> _What you are asked to do_
Across these entries, work out how many lines carry the string "building", and give only that number.

> _Records for the exercise_
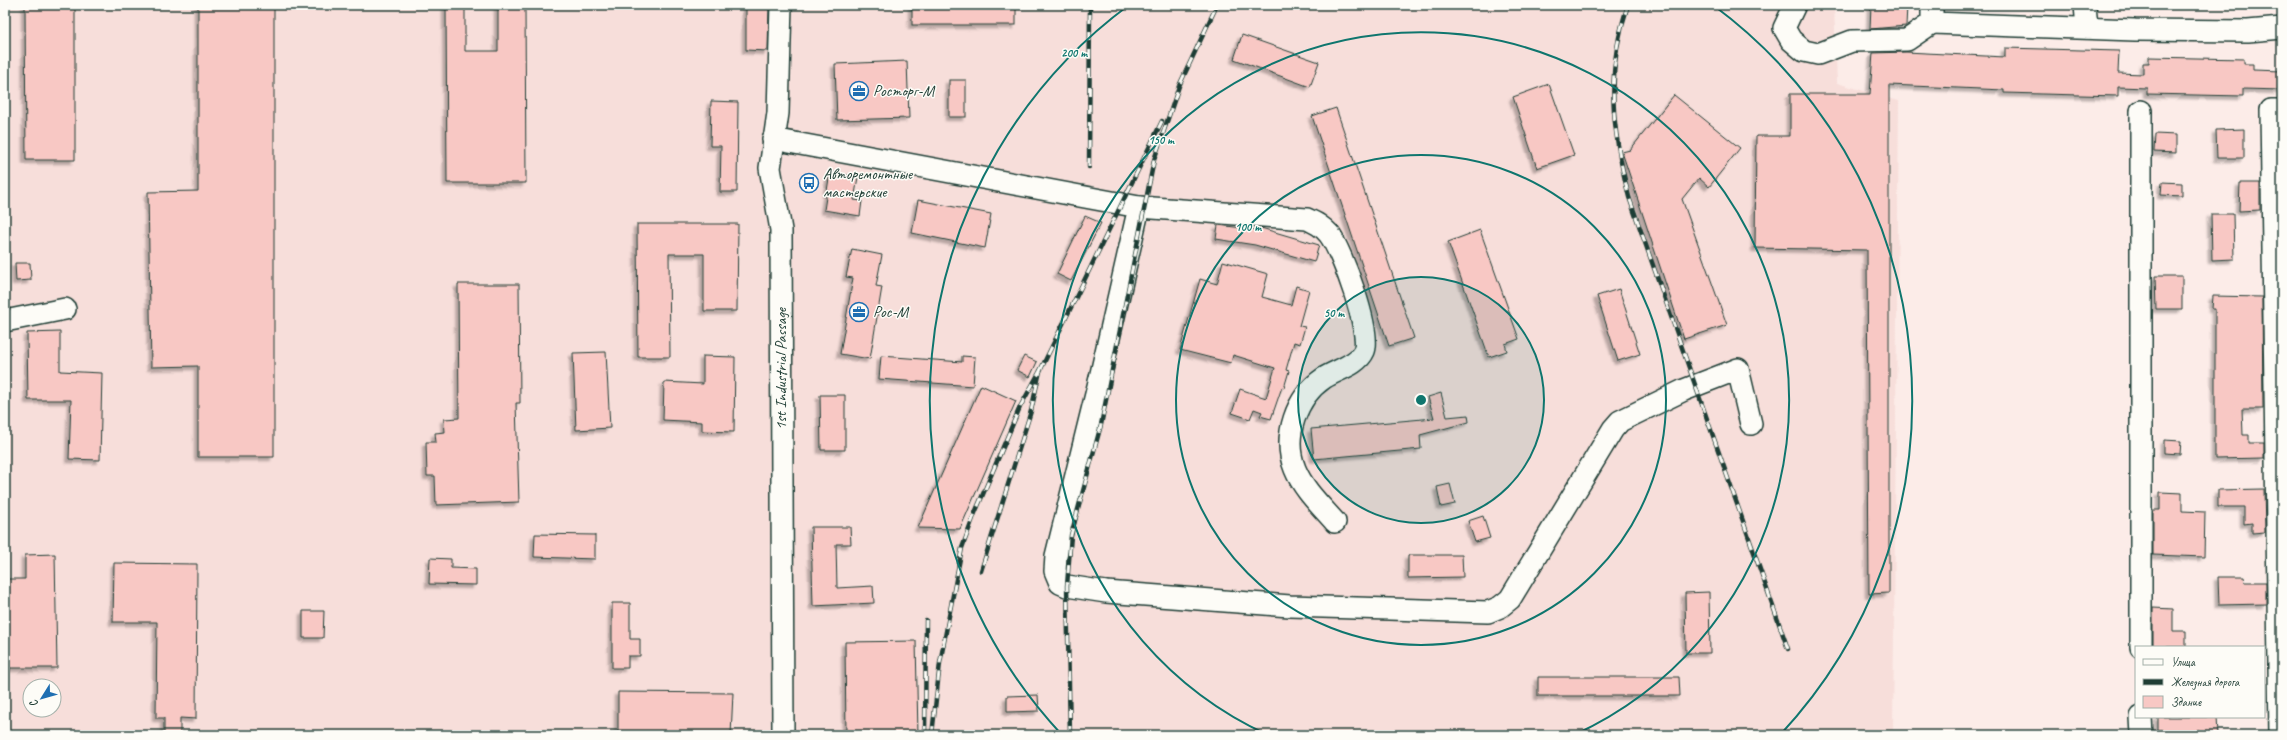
<svg xmlns="http://www.w3.org/2000/svg" width="2287" height="740" font-family="Caveat,sans-serif">
<style>
.built{fill:#f7deda;fill-rule:evenodd}
.building{fill:#f8c8c4;stroke:#1f3d34;filter:url(#shadow)}
.lines{fill:none;stroke-linecap:round;stroke-linejoin:round}
.minor-casing{stroke:#1f3d34;stroke-width:24}
.minor{stroke:#fdfcf7;stroke-width:21}
.rail-casing{stroke:#1f3d34;stroke-width:4.5}
.rail{stroke:#fdfcf7;stroke-width:3;stroke-dasharray:9;stroke-linecap:butt}
.ring{fill:none;stroke:#0f766e;stroke-width:2}
.labels{text-anchor:middle;dominant-baseline:central;stroke-width:3;stroke-linejoin:round;paint-order:stroke}
.poi-label{font-size:16px;fill:#1f3d34;stroke:#fdfcf7;text-anchor:start}
.street-label{font-size:16px;fill:#1f3d34;stroke:#fdfcf7}
.centre{fill:#0f766e;stroke:#fdfcf7;stroke-width:2}
.ring-label{font-size:12px;text-anchor:middle;font-weight:bold;fill:#0f766e;stroke:#fdfcf7;stroke-width:3;stroke-linejoin:round;paint-order:stroke}
</style>
<defs>
<filter id="shadow"><feDropShadow dx="-3.5" dy="3.5" stdDeviation="1" flood-color="#0004"/></filter>
</defs>
<rect width="100%" height="100%" fill="#fcece8"/>
<filter id="ink" filterUnits="userSpaceOnUse"><feTurbulence type="fractalNoise" baseFrequency=".025" numOctaves="2"/><feDisplacementMap in="SourceGraphic" scale="8" xChannelSelector="R" yChannelSelector="G"/><feConvolveMatrix kernelMatrix="1 2 1 2 8 2 1 2 1" color-interpolation-filters="sRGB"/></filter>
<g filter="url(#ink)">
<path class="built" d="M5,5H1834L1837,83L1899,101L1893,735H5ZM30,686H54V710H30Z"/>
<g class="building">
<path d="M25,5H75V160H26Z"/>
<path d="M198,5H274V457H198V366L151,367L148,192L198,191Z"/>
<path d="M446,5H465V51H498V5H525L526,183H447Z"/>
<path d="M746,5H769L768,51L746,50Z"/>
<rect x="912" y="5" width="104" height="20"/>
<path d="M1871,5H1907L1906,26L1870,29Z"/>
<path d="M1242,35L1319,62L1310,87L1234,59Z"/>
<path d="M2005,48L2119,51L2118,73L2143,74V63H2149V57L2244,59V64H2253V70L2282,71V90L2243,89V96L2147,94V88L2118,87V96L2004,93V90L1889,85V593L1869,594L1867,250L1755,248L1756,136H1790V94H1870L1873,53L1906,52L2005,57Z"/>
<path d="M907,61L909,118L837,120L835,64Z"/>
<rect x="949" y="80" width="17" height="37"/>
<path d="M1549,84L1574,155L1537,168L1513,97Z"/>
<path d="M1674,95L1740,148L1709,187L1699,178L1682,199L1727,325L1684,339L1622,152L1630,150Z"/>
<path d="M711,101L738,102L737,192H720L721,146H710Z"/>
<path d="M1336,108L1414,338L1389,346L1312,116Z"/>
<path d="M2244,129V158H2217L2216,130Z"/>
<path d="M2155,134L2176,135V153L2154,152Z"/>
<path d="M830,172L858,177L854,200L862,201L860,216L824,210Z"/>
<path d="M2162,182L2182,183V196L2161,195Z"/>
<path d="M2240,183H2260V210L2239,211Z"/>
<path d="M918,200L991,214L985,248L912,233Z"/>
<path d="M2211,214H2233L2234,259L2212,260Z"/>
<path d="M1085,216L1101,223L1071,281L1057,274Z"/>
<path d="M637,224H738L737,311H704V254H669L670,357H638Z"/>
<path d="M1218,225L1259,230L1261,228L1319,245L1314,262L1255,245L1216,239Z"/>
<path d="M1480,230L1519,339L1505,344L1507,351L1489,357L1448,242Z"/>
<path d="M852,249L882,255L876,286L882,287L870,359L840,354L853,278L846,277Z"/>
<path d="M1223,261L1268,274L1262,297L1291,305L1296,286L1309,290L1299,326L1305,327L1300,344L1294,342L1286,370L1289,371L1284,388L1282,387L1271,419L1260,416L1262,412L1254,409L1250,419L1232,413L1240,389L1266,398L1275,368L1233,355L1231,363L1180,350L1200,279L1217,284Z"/>
<path d="M15,263H30L31,280L16,281Z"/>
<path d="M2155,276H2182V309H2156Z"/>
<path d="M458,284H519L520,403H516L519,502L436,505L435,476H427L426,442H436L435,433L445,432L444,419L459,418Z"/>
<path d="M1619,289L1640,354L1618,361L1597,296Z"/>
<path d="M2213,296L2262,297L2263,409H2242L2243,435H2249V443H2264V458L2215,459V309H2212Z"/>
<path d="M60,332V371L102,373L100,460L69,459L71,400H28L27,333Z"/>
<path d="M606,352L610,428L576,430L573,353Z"/>
<path d="M703,356L735,357L734,432L702,431V422L663,420L664,382L703,384Z"/>
<path d="M881,356L962,362V356L975,357L973,386L879,379Z"/>
<path d="M1024,356L1037,362L1030,377L1017,370Z"/>
<path d="M981,385L1016,401L960,529L918,528Z"/>
<path d="M1441,393L1447,417L1468,415L1469,422L1420,435L1421,449L1314,459L1311,429L1434,418L1428,397Z"/>
<path d="M820,395H845V450H821Z"/>
<path d="M2164,440L2181,441L2180,454L2164,453Z"/>
<path d="M1450,484L1455,504L1441,507L1437,487Z"/>
<path d="M2264,489L2265,532L2252,533V523L2244,524V507H2218V490Z"/>
<path d="M2160,492L2182,493V511L2205,512L2204,557L2153,555V510H2160Z"/>
<path d="M1483,516L1490,538L1475,542L1468,521Z"/>
<path d="M811,527H850L851,544H836L837,588L873,586L874,603L813,606Z"/>
<path d="M535,534L595,535V559L534,557Z"/>
<path d="M55,554L57,668H5L6,579H25V555Z"/>
<path d="M1408,555H1462L1463,577L1408,578Z"/>
<path d="M430,558L451,559V568L476,569V585L429,584Z"/>
<path d="M114,563L197,564L196,719L180,718V735H164V718H156L157,622H113Z"/>
<path d="M2218,577H2244L2245,582H2266V604L2219,605Z"/>
<path d="M1709,592L1710,653H1686L1685,593Z"/>
<path d="M612,603H630V639H640V656H628V668H612Z"/>
<path d="M2153,608L2173,609V631H2186V647H2153Z"/>
<path d="M303,611H324L323,638H303Z"/>
<path d="M916,641L918,735H846L845,642Z"/>
<path d="M1538,677H1679L1680,696H1538Z"/>
<path d="M618,692L733,693L731,735H618Z"/>
<path d="M1038,695L1039,711L1007,712V696Z"/>
<path d="M2158,717H2217L2218,735H2200L2199,730H2158Z"/>
</g>
<g class="lines">
<defs>
<g id="minor">
<path d="M781,5L778,113L770,168L781,230L783,735"/>
<path d="M1795,5L1784,28L1791,40L1804,51L1818,54L1852,41L1907,40L1932,23"/>
<path d="M1932,5V23L2135,30L2248,31L2282,28"/>
<path d="M2085,5L2087,28"/>
<path d="M773,139L1139,207L1100,378L1056,556L1055,571L1060,583L1067,586L1106,592L1290,606L1488,612L1500,607L1510,599L1613,429L1620,421L1684,390L1738,369L1751,424"/>
<path d="M1139,207L1307,219C1316,223 1322,226 1329,234C1342,251 1372,333 1364,351C1358,365 1336,370 1324,378C1296,397 1282,437 1295,469C1303,489 1321,506 1335,522"/>
<path d="M5,321L65,309"/>
<path d="M2141,647V111"/>
<path d="M2141,717L2142,735"/>
<path d="M2280,735L2271,110H2282"/>
</g>
</defs>
<use href="#minor" class="minor-casing"/>
<use href="#minor" class="minor"/>
<defs>
<g id="rail">
<path d="M1628,5C1605,72 1612,130 1629,197L1788,649"/>
<path d="M1089,167L1090,5"/>
<path d="M1040,371L1162,121"/>
<path d="M925,735L926,620"/>
<path d="M932,735L940,663L962,548L975,513L1020,407L1040,371L1031,411L981,571"/>
<path d="M1070,735L1067,586L1071,535L1101,425L1154,160L1179,86L1217,5"/>
</g>
</defs>
<use href="#rail" class="rail-casing"/>
<use href="#rail" class="rail"/>
</g>
</g>
<circle cx="1421" cy="400" r="123" fill="#0f766e" fill-opacity=".12"/>
<g class="ring">
<circle cx="1421" cy="400" r="123"/>
<circle cx="1421" cy="400" r="245"/>
<path d="M1268 735A368 368 0 1 1 1574 735"/>
<path d="M1062 735A491 491 0 0 1 1129 5M1713 5A491 491 0 0 1 1780 735"/>
</g>
<defs>
<symbol id="office-ring" viewBox="-11 -11 22 22"><circle r="9.5" fill="#fdfcf7" stroke="#1f6fb2" stroke-width="1.5"/><path d="M-6-3h4V-5.5h4V-3h4V5H-6ZM-1-4.5V-3h2v-1.5ZM-6 0V1H6V0Z" fill="#1f6fb2"/></symbol>
<symbol id="bus-ring" viewBox="-11 -11 22 22"><circle r="9.5" fill="#fdfcf7" stroke="#1f6fb2" stroke-width="1.5"/><path d="M-5-6H5V4H4V6H2V4H-2V6H-4V4H-5ZM-3.5-4V0h7V-4ZM-3.5 1.2v1.5H-2V1.2ZM2 1.2v1.5H3.5V1.2Z" fill="#1f6fb2"/></symbol>
</defs>
<g fill-rule="evenodd">
<use href="#office-ring" x="848" y="80" width="22" height="22"/>
<use href="#bus-ring" x="798" y="172" width="22" height="22"/>
<use href="#office-ring" x="848" y="301" width="22" height="22"/>
</g>
<g class="labels">
<g class="poi-label">
<text x="873" y="91">Росторг-М</text>
<text x="823" y="174">Авторемонтные<tspan x="823" dy="18">мастерские</tspan></text>
<text x="873" y="312">Рос-М</text>
</g>
<g class="street-label">
<text transform="translate(781 369) rotate(-90)">1st Industrial Passage</text>
</g>
</g>
<circle cx="1421" cy="400" r="6" class="centre"/>
<g class="ring-label">
<text x="1074" y="57">200 m</text>
<text x="1161" y="144">150 m</text>
<text x="1248" y="231">100 m</text>
<text x="1334" y="317">50 m</text>
</g>
<rect width="2287" height="740" fill="none" stroke="#fdfcf7" stroke-width="20"/>
<rect x="10" y="10" width="2267" height="720" fill="none" stroke="#1f3d34" stroke-width="1.5" filter="url(#ink)"/>
<rect x="2135" y="646" width="130" height="72" fill="#fdfcf7" stroke="#a4b0a9"/>
<rect x="2143" y="659" width="20" height="6" fill="#fdfcf7" stroke="#a4b0a9"/>
<text x="2171" y="666" font-size="12" fill="#1f3d34">Улица</text>
<rect x="2143" y="679" width="20" height="6" fill="#1f3d34" stroke="#a4b0a9"/>
<text x="2171" y="686" font-size="12" fill="#1f3d34">Железная дорога</text>
<rect x="2143" y="696" width="20" height="12" fill="#f8c8c4" stroke="#a4b0a9"/>
<text x="2171" y="706" font-size="12" fill="#1f3d34">Здание</text>
<g transform="translate(42 698) rotate(233)"><circle r="19" fill="#fdfcf7" stroke="#a4b0a9"/>
<path d="M0-3L7 15L0 10L-7 15Z" fill="#1f6fb2"/>
<text y="-6" font-size="11" font-weight="bold" text-anchor="middle" fill="#1f3d34">С</text>
</g>
</svg>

> _Exercise response_
2